CONSIGNES:
1. Dans le compte rendu de l'essai Extinction de voix, reformulez sous forme de liste le paragraphe qui commence par « L'enquête de l'essayiste porte » en conservant ses informations principales.
2. Poursuivez le compte rendu de l'essai Extinction de voix à partir de sa dernière phrase.

Marie-Ève Martel
Extinction de
voix : plaidoyer pour la sauvegarde de
l’information régionale
Montréal, Somme toute, 2018, 208 p., 24,95 $.
Le prix social de la
liberté de presse
La presse subit sans cesse l’ire du
public, ce n’est pas nouveau. Pourtant, les médias sociaux relaient sans
relâche ses contenus. Pendant ce temps, les revenus distribués aux plateformes
de nouvelles sont les mêmes, alors que celles-ci se multiplient. On comprend
alors que les médias traversent une crise majeure, ce qu’analyse Marie-Ève
Martel dans un essai percutant, Extinction
de voix : plaidoyer pour la sauvegarde de l’information régionale.
L’enquête de l’essayiste porte
sur les journaux, radios et télés en dehors des grands centres, comme Montréal
et Québec. À quoi servent les médias locaux, demande-t-elle? Réponse courte:
rendre compte de la vie des micros sociétés où ils sont installés. Version
longue: ils sont les chiens de garde de la vie démocratique; le ciment de la
vie sociale et économique; les partenaires de la vie culturelle et de ses
manifestations; la voix des sans voix; la mémoire d’une collectivité.
Ces rôles polarisants ne
s’exercent pas à la légère et sont régis par un code d’éthique et une rigueur
intellectuelle à toute épreuve. Écrire dans un journal ou traiter d’affaires
publiques à la radio ne s’improvisent pas. C’est d’autant plus important, car le
« journalisme citoyen » peut aisément sombrer dans un populisme dont
le discours s’alimente de fausses nouvelles.
Jadis, la moindre municipalité
québécoise avait au moins un hebdo. La liberté de presse était « encadrée »
et les publicités, une obligation morale. Sans rouler sur l’or, les journaux
étaient rentables en informant la population de la région, la rivalité entre
eux équilibrant les opinions. Puis, ces journaux étaient vendus et la
population, fière de les supporter.
Autres éléments de leur érosion, sinon
d’une destruction massive : l’arrivée de Google, Apple, Facebook, Amazon (GAFA).
Ces sociétés ont squatté les communautés en appâtant leurs sources de
financement publicitaire. Marie-Ève Martel donne des exemples de cela, entre
autres que les divers gouvernements ont fait passer la majorité de leur budget
de publicité du côté d’internet, dont GAFA.

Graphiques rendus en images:
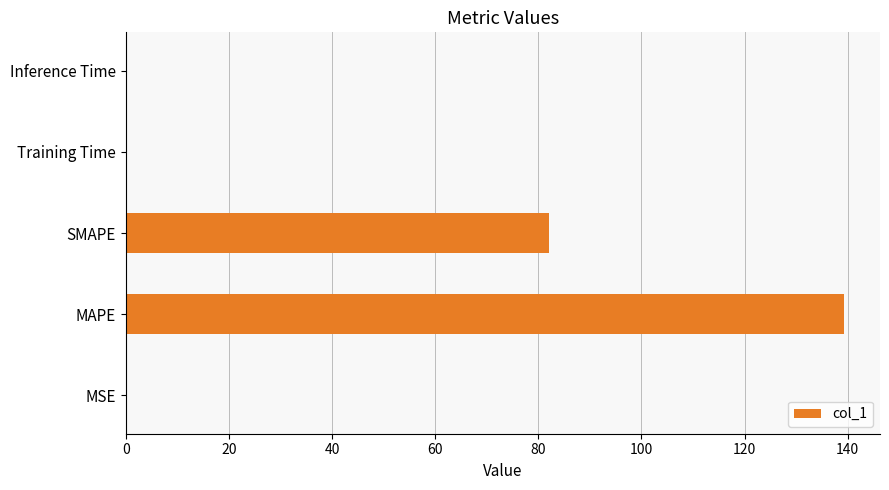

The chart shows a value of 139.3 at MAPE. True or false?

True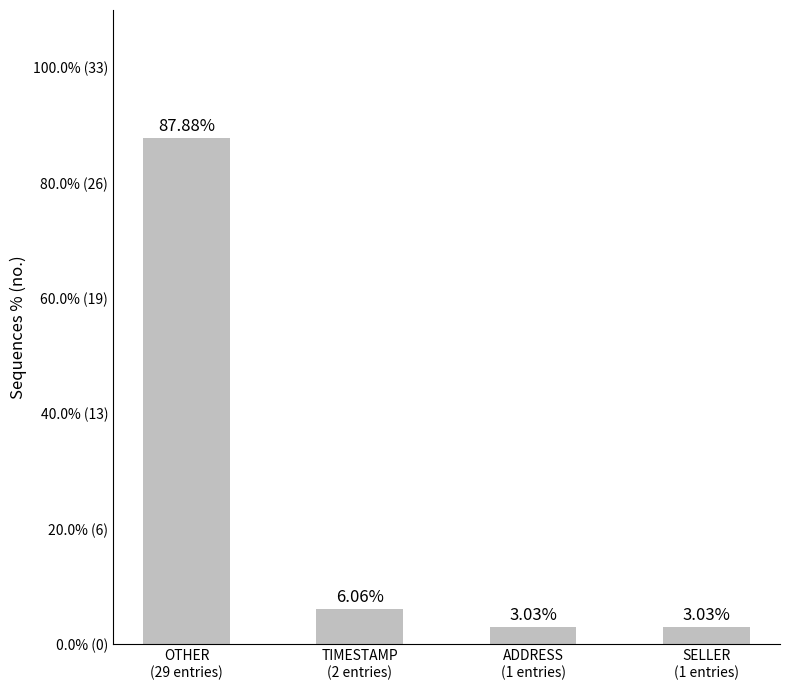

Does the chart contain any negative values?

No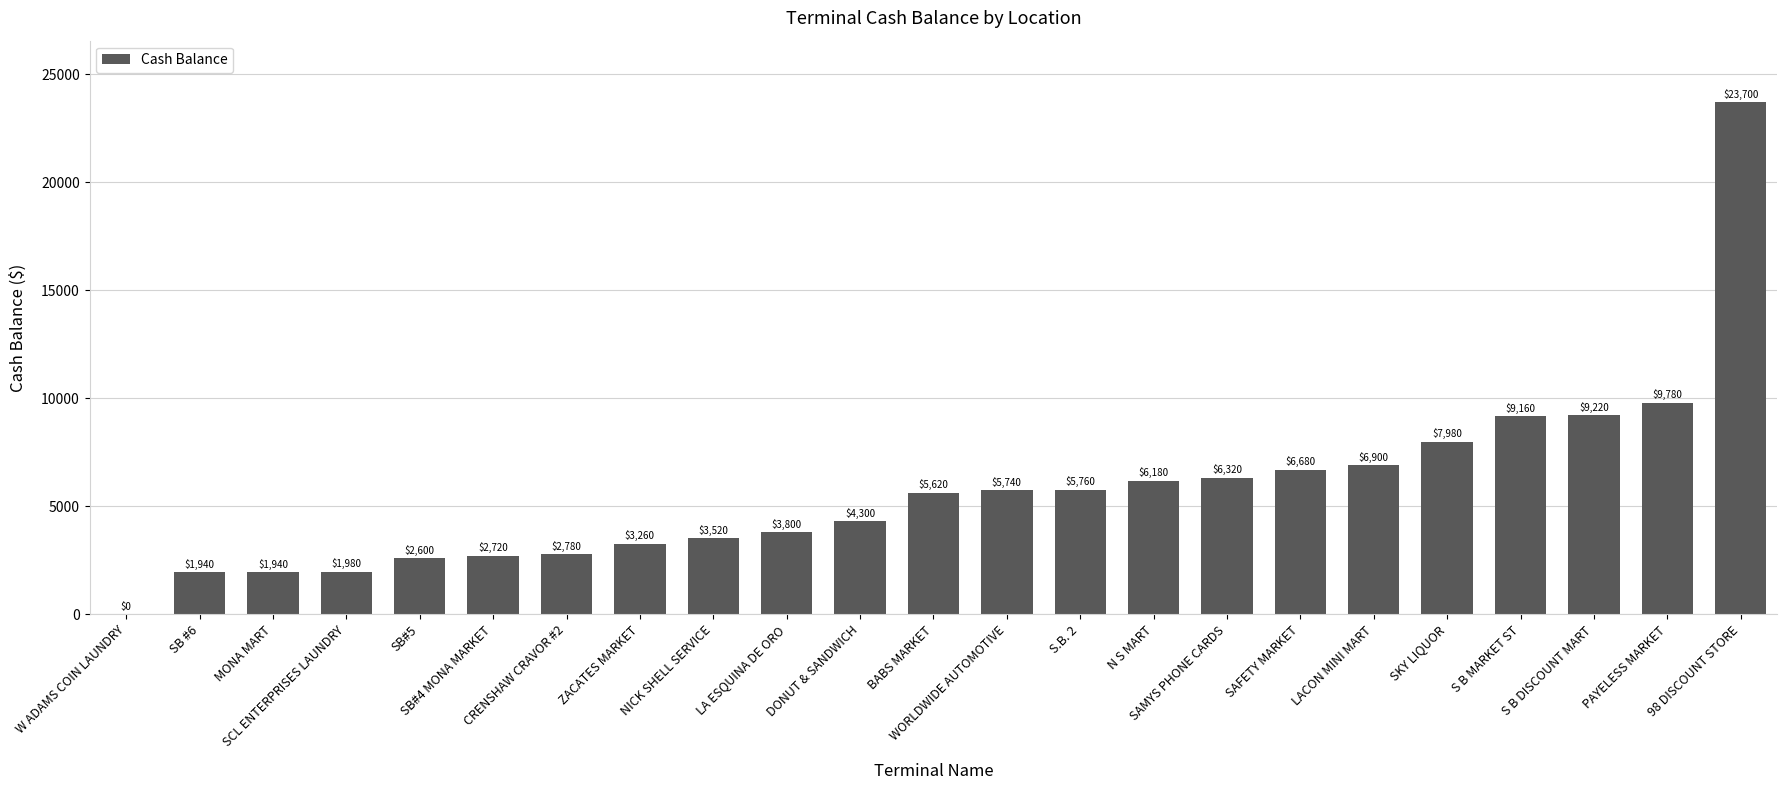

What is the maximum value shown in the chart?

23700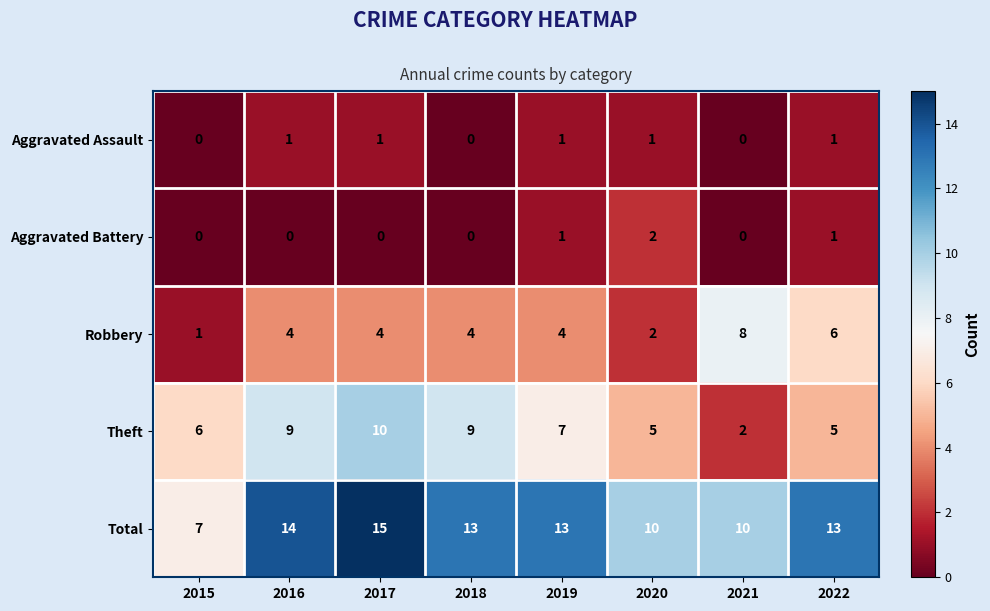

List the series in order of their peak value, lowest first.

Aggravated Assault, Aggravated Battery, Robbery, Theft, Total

CORRIGÉ:
1.
- Objet de l'enquête : les journaux, radios et télés situés hors des grands centres comme Montréal et Québec.
- Question posée : à quoi servent les médias locaux ?
- Réponse courte : rendre compte de la vie des microsociétés où ils sont installés.
- Réponse longue : ils sont les chiens de garde de la vie démocratique, le ciment de la vie sociale et économique, les partenaires de la vie culturelle et de ses manifestations, la voix des sans-voix et la mémoire d'une collectivité.

2.
Que dire de la gratuité des
médias passés sur la toile et cessés d’être imprimés? La gratuité n’est
qu’illusion, le consommateur les payant en achetant les produits des
publicitaires.
L’essai aborde aussi la situation
des journalistes. Devenus les bêtes noires de certains élus qui ignorent tous
des relations avec les médias, les journalistes en région, parfois dans les villes,
n’ont plus les coudées franches. Leur rôle de conscience sociale est devenu la
risée de gens d’influence. Certes, rien n’est parfait au pays de la presse,
mais la majorité de celles et ceux qui ont choisi le journalisme comme profession
ont d’abord acquis la formation nécessaire pour l’exercer leur indispensable rôle
en démocratie.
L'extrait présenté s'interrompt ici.